**Goal of the exercise**
Please output the data below exactly as given, starting at its first line and stopping after the line that contains "[Comptroller - Annual Salaries - 2011".

Saved data entries
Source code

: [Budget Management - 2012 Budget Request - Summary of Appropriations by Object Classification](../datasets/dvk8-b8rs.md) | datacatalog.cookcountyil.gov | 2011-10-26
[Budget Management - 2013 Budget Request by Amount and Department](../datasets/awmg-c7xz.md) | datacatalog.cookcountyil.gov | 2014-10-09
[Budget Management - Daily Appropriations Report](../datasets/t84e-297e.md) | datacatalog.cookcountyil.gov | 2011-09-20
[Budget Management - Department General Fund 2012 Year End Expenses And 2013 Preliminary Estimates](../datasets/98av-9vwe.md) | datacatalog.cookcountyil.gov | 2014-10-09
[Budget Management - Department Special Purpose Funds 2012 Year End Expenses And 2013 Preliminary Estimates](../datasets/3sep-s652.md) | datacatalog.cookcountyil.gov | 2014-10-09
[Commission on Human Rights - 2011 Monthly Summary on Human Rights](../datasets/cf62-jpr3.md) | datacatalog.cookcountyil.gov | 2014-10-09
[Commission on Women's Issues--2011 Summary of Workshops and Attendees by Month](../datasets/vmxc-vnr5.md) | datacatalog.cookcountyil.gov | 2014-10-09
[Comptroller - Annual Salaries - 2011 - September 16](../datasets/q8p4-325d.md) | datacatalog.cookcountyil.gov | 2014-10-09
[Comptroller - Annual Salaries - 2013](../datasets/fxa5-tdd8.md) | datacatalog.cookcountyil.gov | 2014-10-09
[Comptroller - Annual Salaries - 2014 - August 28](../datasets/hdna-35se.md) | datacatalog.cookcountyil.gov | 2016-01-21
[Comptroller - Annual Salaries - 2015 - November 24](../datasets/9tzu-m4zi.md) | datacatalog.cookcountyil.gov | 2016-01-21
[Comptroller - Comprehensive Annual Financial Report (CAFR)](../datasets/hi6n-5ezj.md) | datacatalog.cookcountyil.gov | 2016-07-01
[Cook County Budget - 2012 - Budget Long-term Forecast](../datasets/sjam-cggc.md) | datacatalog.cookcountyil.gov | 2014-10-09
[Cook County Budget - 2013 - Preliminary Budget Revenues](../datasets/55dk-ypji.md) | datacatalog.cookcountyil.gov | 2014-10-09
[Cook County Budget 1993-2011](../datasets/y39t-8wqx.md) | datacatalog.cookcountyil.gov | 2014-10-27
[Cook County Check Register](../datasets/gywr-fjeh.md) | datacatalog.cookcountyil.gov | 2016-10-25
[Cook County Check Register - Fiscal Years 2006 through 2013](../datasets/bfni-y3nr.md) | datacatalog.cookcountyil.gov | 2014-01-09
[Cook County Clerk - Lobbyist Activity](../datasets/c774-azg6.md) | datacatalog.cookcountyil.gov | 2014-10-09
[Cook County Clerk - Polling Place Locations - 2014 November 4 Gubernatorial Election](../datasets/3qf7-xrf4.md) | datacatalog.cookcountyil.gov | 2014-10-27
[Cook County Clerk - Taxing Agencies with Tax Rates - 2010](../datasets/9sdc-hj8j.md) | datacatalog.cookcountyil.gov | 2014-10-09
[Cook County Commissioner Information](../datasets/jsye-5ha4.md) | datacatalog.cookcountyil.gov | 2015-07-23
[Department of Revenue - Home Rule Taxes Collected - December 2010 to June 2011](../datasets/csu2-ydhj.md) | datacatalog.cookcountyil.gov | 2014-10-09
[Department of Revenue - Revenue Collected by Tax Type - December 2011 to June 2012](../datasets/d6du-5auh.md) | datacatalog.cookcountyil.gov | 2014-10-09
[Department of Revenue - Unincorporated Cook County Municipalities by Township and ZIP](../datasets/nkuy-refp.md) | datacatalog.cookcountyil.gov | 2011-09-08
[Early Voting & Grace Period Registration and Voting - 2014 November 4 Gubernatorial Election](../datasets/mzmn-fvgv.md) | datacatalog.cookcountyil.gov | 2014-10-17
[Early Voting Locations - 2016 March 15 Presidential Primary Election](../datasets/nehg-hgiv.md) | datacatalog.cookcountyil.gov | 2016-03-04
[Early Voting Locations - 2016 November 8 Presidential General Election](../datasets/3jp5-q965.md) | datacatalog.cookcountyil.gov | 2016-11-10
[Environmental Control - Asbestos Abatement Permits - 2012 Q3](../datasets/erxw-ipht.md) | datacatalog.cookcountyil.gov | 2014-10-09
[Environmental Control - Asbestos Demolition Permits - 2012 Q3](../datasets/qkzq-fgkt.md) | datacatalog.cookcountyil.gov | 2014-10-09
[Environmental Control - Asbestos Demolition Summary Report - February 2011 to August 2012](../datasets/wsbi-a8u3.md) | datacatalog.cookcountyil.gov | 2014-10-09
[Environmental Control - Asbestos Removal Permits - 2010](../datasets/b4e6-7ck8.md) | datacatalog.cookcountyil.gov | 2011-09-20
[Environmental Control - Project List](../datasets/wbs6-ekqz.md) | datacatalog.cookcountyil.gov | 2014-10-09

**Answer section**
Source code

: [Budget Management - 2012 Budget Request - Summary of Appropriations by Object Classification](../datasets/dvk8-b8rs.md) | datacatalog.cookcountyil.gov | 2011-10-26
[Budget Management - 2013 Budget Request by Amount and Department](../datasets/awmg-c7xz.md) | datacatalog.cookcountyil.gov | 2014-10-09
[Budget Management - Daily Appropriations Report](../datasets/t84e-297e.md) | datacatalog.cookcountyil.gov | 2011-09-20
[Budget Management - Department General Fund 2012 Year End Expenses And 2013 Preliminary Estimates](../datasets/98av-9vwe.md) | datacatalog.cookcountyil.gov | 2014-10-09
[Budget Management - Department Special Purpose Funds 2012 Year End Expenses And 2013 Preliminary Estimates](../datasets/3sep-s652.md) | datacatalog.cookcountyil.gov | 2014-10-09
[Commission on Human Rights - 2011 Monthly Summary on Human Rights](../datasets/cf62-jpr3.md) | datacatalog.cookcountyil.gov | 2014-10-09
[Commission on Women's Issues--2011 Summary of Workshops and Attendees by Month](../datasets/vmxc-vnr5.md) | datacatalog.cookcountyil.gov | 2014-10-09
[Comptroller - Annual Salaries - 2011 - September 16](../datasets/q8p4-325d.md) | datacatalog.cookcountyil.gov | 2014-10-09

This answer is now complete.